If you have GitHub’s two-factor authentication enabled, use a personal access token instead of a password. You can set up a personal token at https://github.com/settings/tokens.
Once your credentials are cached, you won’t need to repeat this process on your system (unless you opted for the cache-based credential helper).
That’s it. Read the rest of this page to learn how to work with Git LFS repositories.
Note
Legacy Git LFS client differences
Follow these configuration instructions if you are using a version of the Git LFS client less than 1.3.
The legacy Git LFS client has two configuration differences. First, your ~/.gitconfig
file must have an lfs section that sets the batch option to false. Second, your ~/.git-credentials
and ~/.gitconfig
files must include credentials for the git-lfs server.
First, add these lines into your ~/.gitconfig
file if you are using a legacy Git LFS client:
[lfs]
batch = false
# Cache anonymous access to DM Git LFS S3 servers
[credential "https://lsst-sqre-prod-git-lfs.s3-us-west-2.amazonaws.com"]
helper = store
[credential "https://s3.lsst.codes"]
helper = store
# Cache anonymous access to DM Git LFS server
[credential "https://git-lfs.lsst.codes"]
helper = store
Then add these lines into your ~/.git-credentials
file (create one, if necessary) if you are using a legacy Git LFS client:
https://:@lsst-sqre-prod-git-lfs.s3-us-west-2.amazonaws.com
https://:@s3.lsst.codes
https://:@git-lfs.lsst.codes
Using Git LFS-enabled repositories¶
Git LFS operates transparently to the user. Just use the repo as you normally would any other Git repo. All of the regular Git commands just work, whether you are working with LFS-managed files or not.
There are two caveats for working with LFS: HTTPS is always used, and Git LFS must be told to track new binary file types.
First, DM’s LFS implementation mandates the HTTPS transport protocol. Developers used to working with ssh-agent for passwordless GitHub interaction should use a Git credential helper, and follow the directions above for configuring their credentials.
Note this does not preclude using git+git
or git+ssh
for working with a Git remote itself; it is only the LFS traffic that always uses HTTPS.

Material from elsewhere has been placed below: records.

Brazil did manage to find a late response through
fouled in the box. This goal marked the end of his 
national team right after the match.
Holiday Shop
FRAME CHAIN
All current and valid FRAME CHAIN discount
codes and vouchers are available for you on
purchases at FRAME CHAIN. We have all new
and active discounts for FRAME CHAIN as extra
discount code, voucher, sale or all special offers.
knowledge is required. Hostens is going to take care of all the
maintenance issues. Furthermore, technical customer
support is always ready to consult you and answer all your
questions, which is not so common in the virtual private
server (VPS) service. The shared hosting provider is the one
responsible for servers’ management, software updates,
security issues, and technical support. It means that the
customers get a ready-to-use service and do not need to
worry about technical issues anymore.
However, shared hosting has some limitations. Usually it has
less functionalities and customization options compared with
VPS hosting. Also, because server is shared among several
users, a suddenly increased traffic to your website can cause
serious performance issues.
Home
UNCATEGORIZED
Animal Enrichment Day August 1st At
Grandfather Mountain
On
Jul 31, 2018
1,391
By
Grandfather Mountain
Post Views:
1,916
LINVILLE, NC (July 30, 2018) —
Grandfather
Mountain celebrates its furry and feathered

Second, in an LFS-backed repository, you need to specify what files are stored by LFS rather than regular Git storage. You can run
git lfs track
to see what file types are being tracked by LFS in your repository. We describe how to track additional file types below.
Tracking new file types¶
Only file types that are specifically tracked are stored in Git LFS rather than the standard Git storage.

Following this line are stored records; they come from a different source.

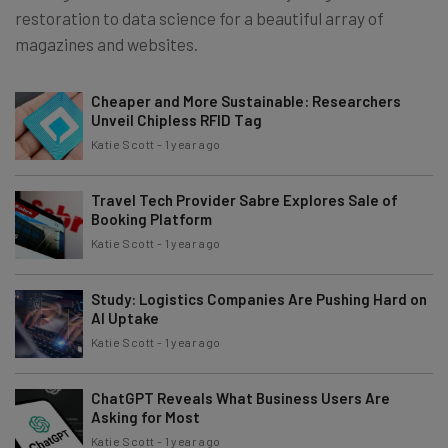
restoration to data science for a beautiful array of
magazines and websites.
Cheaper and More Sustainable: Researchers
Unveil Chipless RFID Tag
Katie Scott
-
1 year ago
Travel Tech Provider Sabre Explores Sale of
Booking Platform
Katie Scott
-
1 year ago
Study: Logistics Companies Are Pushing Hard on
AI Uptake
Katie Scott
-
1 year ago
ChatGPT Reveals What Business Users Are
Asking for Most
Katie Scott
-
1 year ago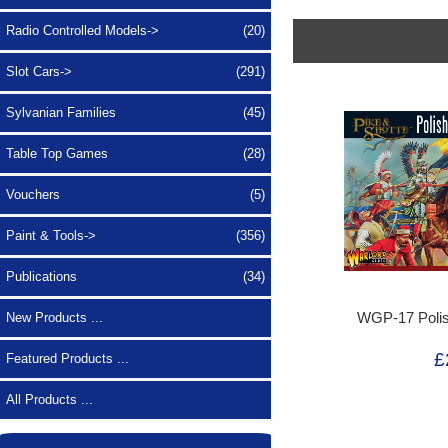
Radio Controlled Models->
(20)
Slot Cars->
(291)
Sylvanian Families
(45)
Table Top Games
(28)
Vouchers
(5)
Paint & Tools->
(356)
Publications
(34)
WGP-17 Poli
New Products ...
£
Featured Products ...
All Products ...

To see what file types are already being tracked in a repository:
git lfs track
To track a new file type (FITS files, for example):
git lfs track "*.fits"
Git LFS stores information about tracked types in the .gitattributes
file.
This file is part of the repo and tracked by Git itself.
You can git add
, commit
and do any other Git operations against these Git LFS-managed files.
To see what files are being managed by Git LFS, run:
git lfs ls-files
Creating a new Git LFS-enabled repository¶
Configuring a new Git repository to store files with DM’s Git LFS is easy. First, initialize the current directory as a repository:
git init .
Make a file called .lfsconfig
within the repository, and write these lines into it:
[lfs]
url = https://git-lfs.lsst.codes
Note that older versions of Git LFS used .gitconfig
rather than .lfsconfig
.
As of Git LFS version 1.1 .gitconfig has been deprecated, but support will not be dropped until LFS version 2.
Next, track some files types.
For example, to have FITS and *.gz
files tracked by Git LFS,
git lfs track "*.fits"
git lfs track "*.gz"
Add and commit the .lfsconfig
and .gitattributes
files to your repository.
You can then push the repo up to github with
git remote add origin <remote repository URL>
git push origin master
We also recommend that you include a link to this documentation page in your README
to help those who aren’t familiar with DM’s Git LFS.
In the repository’s README
, we recommend that you include this section:
Git LFS
-------
To clone and use this repository, you'll need Git Large File Storage (LFS).
Our [Developer Guide](https://developer.lsst.io/tools/git_lfs.html)
explains how to set up Git LFS for LSST development.